Selective antagonism of rat inhibitory glycine receptor subunits

Retinal ganglion cells exhibit fast and slow inhibitory synaptic glycine currents that can be selectively inhibited by strychnine and 5,7-dichlorokynurenic acid (DCKA), respectively. In this study we examined whether strychnine and DCKA selectivity correlated with the subunit composition of the glycine receptor. Homomeric α1, α2 or α2* glycine subunits were in vitro expressed in human embryonic kidney cells (HEK 293). In cells expressing the α1 subunit, responses to 200 μM glycine were blocked by 1 μM strychnine but not by 500 μM DCKA. In cells expressing the α2 subunit, both 1 μM strychnine and 500 μM DCKA were effective antagonists of 200 μM glycine.
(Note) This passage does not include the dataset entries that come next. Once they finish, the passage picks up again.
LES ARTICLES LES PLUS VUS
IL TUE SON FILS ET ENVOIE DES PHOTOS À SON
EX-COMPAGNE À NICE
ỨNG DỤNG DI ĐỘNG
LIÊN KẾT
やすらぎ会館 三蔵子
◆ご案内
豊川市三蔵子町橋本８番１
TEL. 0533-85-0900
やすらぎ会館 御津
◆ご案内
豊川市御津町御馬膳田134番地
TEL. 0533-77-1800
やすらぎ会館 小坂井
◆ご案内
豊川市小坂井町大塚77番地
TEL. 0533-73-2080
In cells expressing α2* subunits, which are much less glycine-sensitive, 10 mM glycine was inhibited by 500 μM DCKA but not by 1 μM strychnine. A single amino acid mutation in the α1 subunit (R196G), converted this subunit from DCKA-insensitive to DCKA-sensitive. In conclusion, the comparative effectiveness of strychnine and DCKA can be used to distinguish between the α1, α2 and α2* receptor responses. Furthermore, a single amino acid near the glycine receptor's putative agonist binding site may account for differences in DCKA sensitivity amongst the α subunits.